*** Opening of Document text ***

Home | About | Sematext search-lucene.com search-hadoop.com
 Search Hadoop and all its subprojects:

Switch to Threaded View
HBase, mail # user - How would you model this in Hbase?


Copy link to this message
-
Re: How would you model this in Hbase?
Ian Varley 2013-02-07, 13:35
Overloading the time stamp aka the versions of the cell is really not a
good idea.

I agree in general, guys (and noted the dangers in my original post). I'd note, however, that this may be one of the rare cases where this actually *isn't* overloading the timestamp. If you look at the OP's question, this really is two versions of a single value. The data originally came in as X, then a month later it's revised to Y. If the majority of queries are going to just ask "what's the latest value", then this will make it easy in HBase, because that's the default behavior. And if you want to do a time travel query, that too is easy (you just set the max date you'd like to use). Doing either of those things with the reporting_month explicitly factored into the model (in the key, say) is harder. (Not impossible, just more complicated.)

*** Close of Document text ***
*** Opening of Information shown ***

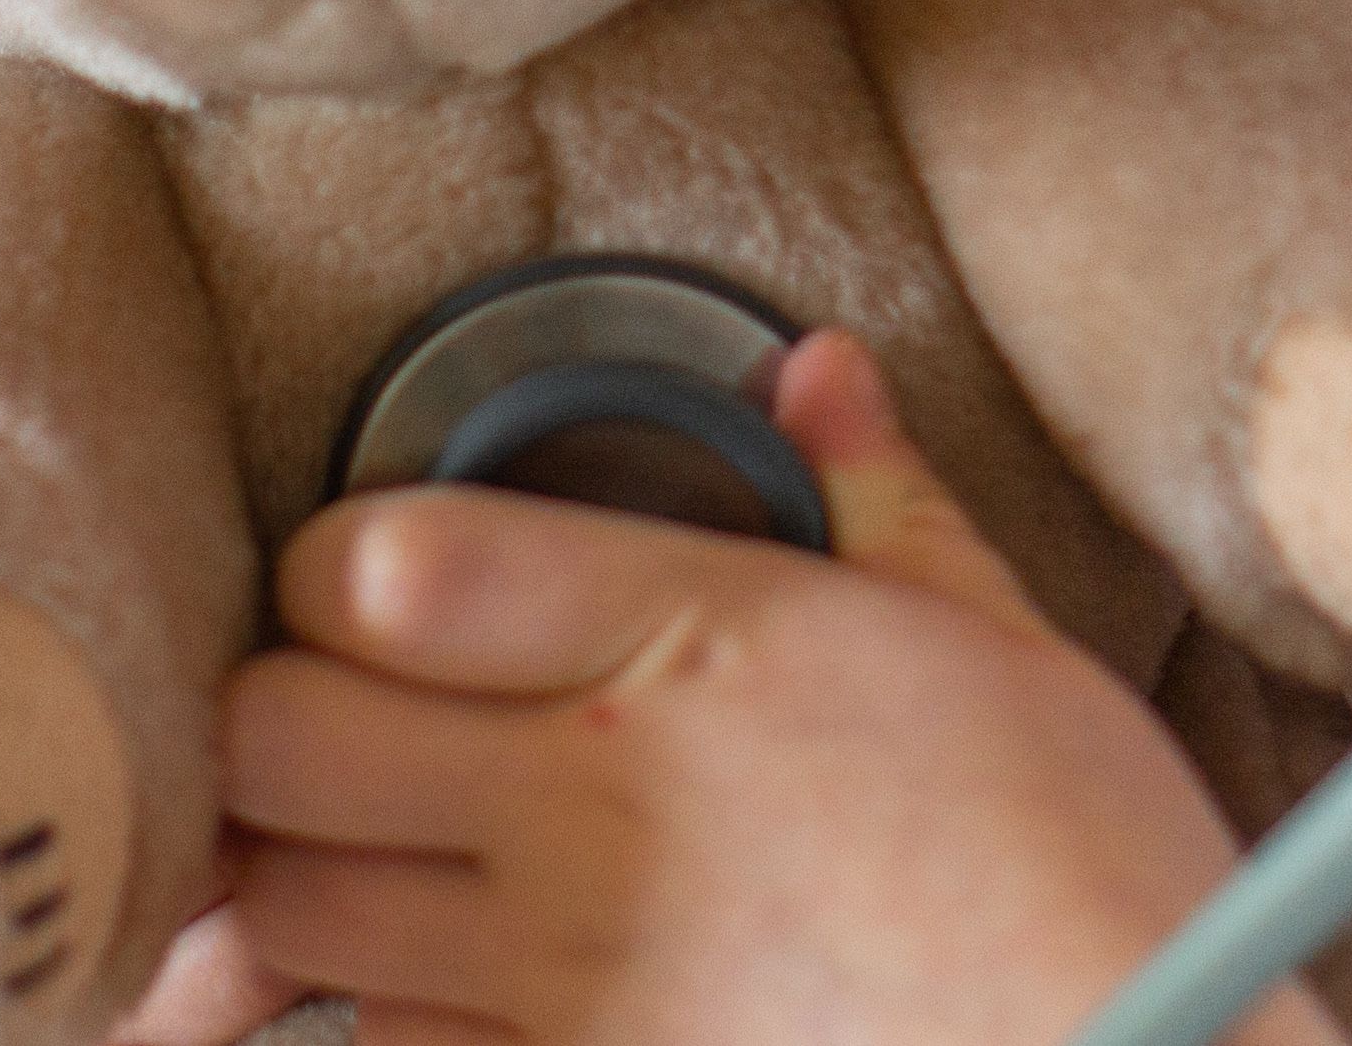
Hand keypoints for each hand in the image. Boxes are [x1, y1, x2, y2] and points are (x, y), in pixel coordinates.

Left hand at [220, 331, 1346, 1045]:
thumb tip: (820, 374)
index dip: (336, 562)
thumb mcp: (1002, 641)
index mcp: (689, 645)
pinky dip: (392, 1006)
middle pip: (268, 739)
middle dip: (281, 711)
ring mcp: (560, 974)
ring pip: (283, 907)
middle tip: (361, 705)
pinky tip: (479, 971)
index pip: (374, 569)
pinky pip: (386, 1045)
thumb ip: (878, 498)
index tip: (389, 575)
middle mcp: (589, 809)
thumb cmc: (1083, 877)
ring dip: (306, 862)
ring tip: (395, 836)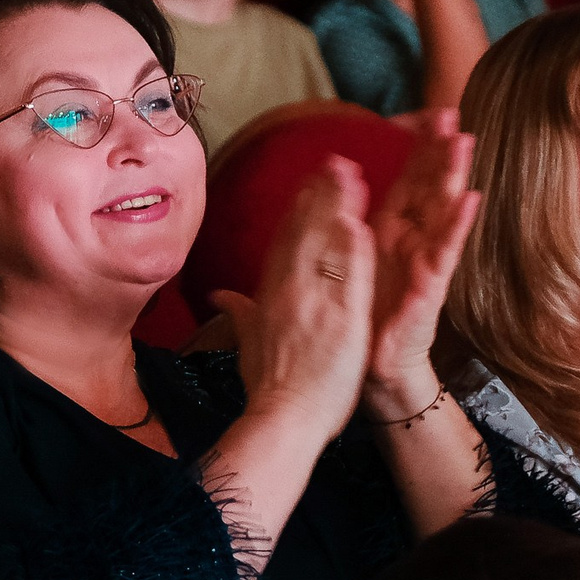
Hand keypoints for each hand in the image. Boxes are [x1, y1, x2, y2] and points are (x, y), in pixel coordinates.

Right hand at [212, 156, 374, 442]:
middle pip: (304, 233)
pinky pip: (347, 280)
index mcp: (271, 294)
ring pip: (326, 247)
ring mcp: (316, 305)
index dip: (298, 208)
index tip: (310, 180)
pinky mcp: (341, 322)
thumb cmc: (269, 387)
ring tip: (350, 174)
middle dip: (319, 194)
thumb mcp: (248, 343)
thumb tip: (219, 296)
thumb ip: (239, 312)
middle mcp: (290, 292)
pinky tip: (360, 223)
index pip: (285, 241)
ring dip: (337, 208)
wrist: (283, 420)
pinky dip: (352, 251)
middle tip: (334, 159)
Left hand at [362, 110, 479, 417]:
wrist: (370, 370)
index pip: (408, 180)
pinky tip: (471, 201)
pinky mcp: (429, 289)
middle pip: (429, 187)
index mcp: (390, 233)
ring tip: (465, 144)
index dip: (418, 147)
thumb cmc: (365, 316)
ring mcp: (424, 264)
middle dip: (440, 150)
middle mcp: (412, 243)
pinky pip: (444, 254)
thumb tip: (331, 190)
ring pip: (442, 212)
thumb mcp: (350, 262)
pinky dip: (457, 227)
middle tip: (452, 112)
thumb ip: (345, 226)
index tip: (428, 112)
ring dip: (453, 177)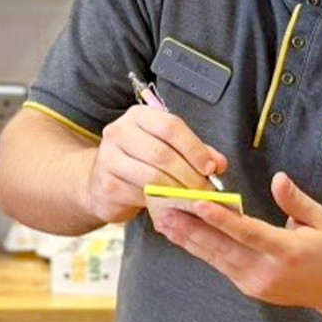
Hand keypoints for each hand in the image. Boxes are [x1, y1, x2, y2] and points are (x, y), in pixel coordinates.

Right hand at [84, 103, 227, 223]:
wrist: (101, 182)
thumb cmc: (141, 162)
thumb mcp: (168, 149)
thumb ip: (194, 152)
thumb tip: (219, 164)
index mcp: (138, 116)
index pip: (171, 126)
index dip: (194, 148)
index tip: (211, 167)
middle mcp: (119, 131)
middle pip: (162, 153)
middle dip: (189, 174)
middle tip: (205, 189)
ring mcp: (108, 158)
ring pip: (152, 176)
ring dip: (178, 190)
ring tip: (193, 198)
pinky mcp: (106, 184)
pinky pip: (140, 195)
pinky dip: (161, 202)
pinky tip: (172, 205)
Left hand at [153, 171, 321, 309]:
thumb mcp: (320, 219)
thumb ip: (296, 200)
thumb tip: (278, 179)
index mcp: (287, 250)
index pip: (248, 232)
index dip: (222, 219)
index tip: (199, 204)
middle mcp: (267, 269)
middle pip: (223, 247)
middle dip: (192, 227)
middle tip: (166, 210)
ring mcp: (255, 282)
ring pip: (215, 257)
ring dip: (188, 238)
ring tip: (165, 221)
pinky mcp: (247, 287)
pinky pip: (220, 264)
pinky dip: (199, 249)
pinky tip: (183, 236)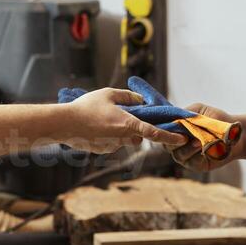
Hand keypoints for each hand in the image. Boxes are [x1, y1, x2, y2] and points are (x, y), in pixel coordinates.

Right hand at [61, 88, 188, 154]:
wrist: (64, 124)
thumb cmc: (86, 107)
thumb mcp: (109, 94)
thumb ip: (128, 97)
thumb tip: (140, 101)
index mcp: (128, 124)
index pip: (155, 133)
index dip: (169, 136)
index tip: (181, 139)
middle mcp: (122, 138)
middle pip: (138, 135)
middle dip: (134, 128)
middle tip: (121, 114)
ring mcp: (112, 146)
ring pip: (123, 138)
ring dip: (119, 130)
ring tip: (101, 117)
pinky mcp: (102, 150)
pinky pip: (111, 142)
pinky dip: (107, 135)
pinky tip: (94, 126)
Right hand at [170, 102, 245, 172]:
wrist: (235, 132)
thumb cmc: (215, 119)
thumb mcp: (199, 111)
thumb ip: (184, 114)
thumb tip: (172, 118)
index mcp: (176, 130)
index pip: (163, 132)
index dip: (164, 130)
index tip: (172, 127)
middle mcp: (178, 144)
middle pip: (167, 145)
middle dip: (175, 141)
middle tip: (184, 137)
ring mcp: (186, 156)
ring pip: (179, 155)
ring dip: (188, 148)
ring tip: (198, 142)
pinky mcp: (196, 165)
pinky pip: (191, 162)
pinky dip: (197, 155)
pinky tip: (204, 148)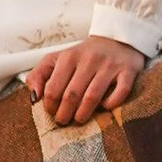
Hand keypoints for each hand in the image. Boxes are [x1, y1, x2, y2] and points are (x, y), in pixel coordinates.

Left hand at [26, 37, 146, 127]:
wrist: (117, 39)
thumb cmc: (83, 56)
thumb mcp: (57, 59)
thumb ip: (39, 75)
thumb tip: (33, 98)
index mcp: (68, 57)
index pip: (53, 88)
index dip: (50, 106)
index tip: (51, 113)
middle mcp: (89, 60)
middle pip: (72, 94)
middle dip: (64, 113)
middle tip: (63, 121)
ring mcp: (109, 65)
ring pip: (93, 96)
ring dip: (83, 113)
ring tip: (79, 120)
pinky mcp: (128, 70)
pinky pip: (121, 91)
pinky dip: (111, 103)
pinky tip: (105, 107)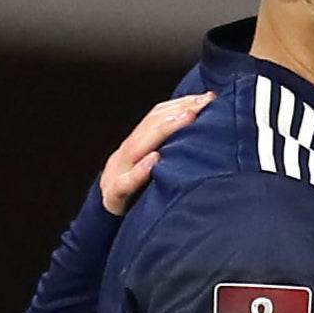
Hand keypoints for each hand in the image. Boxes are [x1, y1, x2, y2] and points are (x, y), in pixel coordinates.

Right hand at [100, 92, 213, 214]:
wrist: (106, 215)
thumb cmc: (135, 190)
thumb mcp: (152, 166)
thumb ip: (169, 148)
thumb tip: (201, 129)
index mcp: (137, 144)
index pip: (157, 116)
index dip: (181, 104)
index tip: (207, 97)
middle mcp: (127, 153)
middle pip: (149, 126)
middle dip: (177, 111)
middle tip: (203, 103)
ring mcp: (118, 171)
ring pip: (138, 147)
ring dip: (164, 130)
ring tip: (187, 118)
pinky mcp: (114, 194)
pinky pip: (127, 182)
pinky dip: (141, 170)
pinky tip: (155, 160)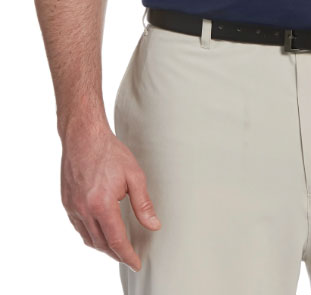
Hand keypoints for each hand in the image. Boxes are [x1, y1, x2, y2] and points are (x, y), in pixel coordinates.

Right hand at [60, 122, 160, 270]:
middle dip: (116, 254)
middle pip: (101, 243)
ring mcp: (72, 208)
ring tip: (116, 247)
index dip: (127, 255)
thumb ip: (143, 204)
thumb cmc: (110, 152)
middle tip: (129, 257)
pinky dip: (90, 235)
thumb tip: (153, 225)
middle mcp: (84, 210)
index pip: (116, 241)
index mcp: (102, 205)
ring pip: (88, 238)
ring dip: (103, 247)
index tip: (136, 263)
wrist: (83, 137)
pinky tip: (100, 231)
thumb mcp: (134, 176)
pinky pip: (79, 227)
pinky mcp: (67, 202)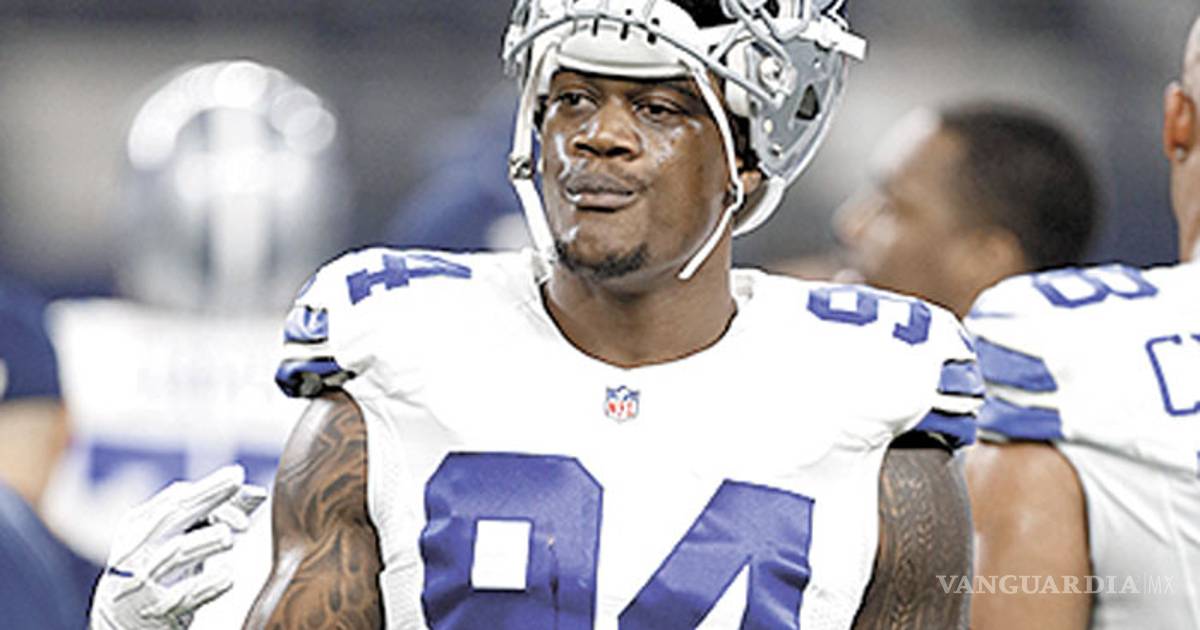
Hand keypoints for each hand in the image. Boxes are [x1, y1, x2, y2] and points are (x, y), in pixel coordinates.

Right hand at [90, 465, 267, 629]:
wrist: (126, 619)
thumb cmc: (160, 568)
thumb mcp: (178, 539)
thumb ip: (216, 515)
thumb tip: (256, 493)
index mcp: (138, 525)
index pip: (175, 499)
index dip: (209, 488)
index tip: (239, 479)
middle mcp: (137, 548)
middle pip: (173, 516)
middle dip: (206, 496)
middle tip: (236, 479)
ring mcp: (144, 579)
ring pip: (175, 554)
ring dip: (204, 541)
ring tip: (227, 535)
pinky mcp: (157, 610)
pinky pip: (185, 595)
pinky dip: (208, 584)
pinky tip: (228, 575)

*** Close of Information shown ***

## Exercise prompt
Print the passage of the HBase thread from "I agree in general, guys" to "just more complicated.)" word for word.

## Answer area
I agree in general, guys (and noted the dangers in my original post). I'd note, however, that this may be one of the rare cases where this actually *isn't* overloading the timestamp. If you look at the OP's question, this really is two versions of a single value. The data originally came in as X, then a month later it's revised to Y. If the majority of queries are going to just ask "what's the latest value", then this will make it easy in HBase, because that's the default behavior. And if you want to do a time travel query, that too is easy (you just set the max date you'd like to use). Doing either of those things with the reporting_month explicitly factored into the model (in the key, say) is harder. (Not impossible, just more complicated.)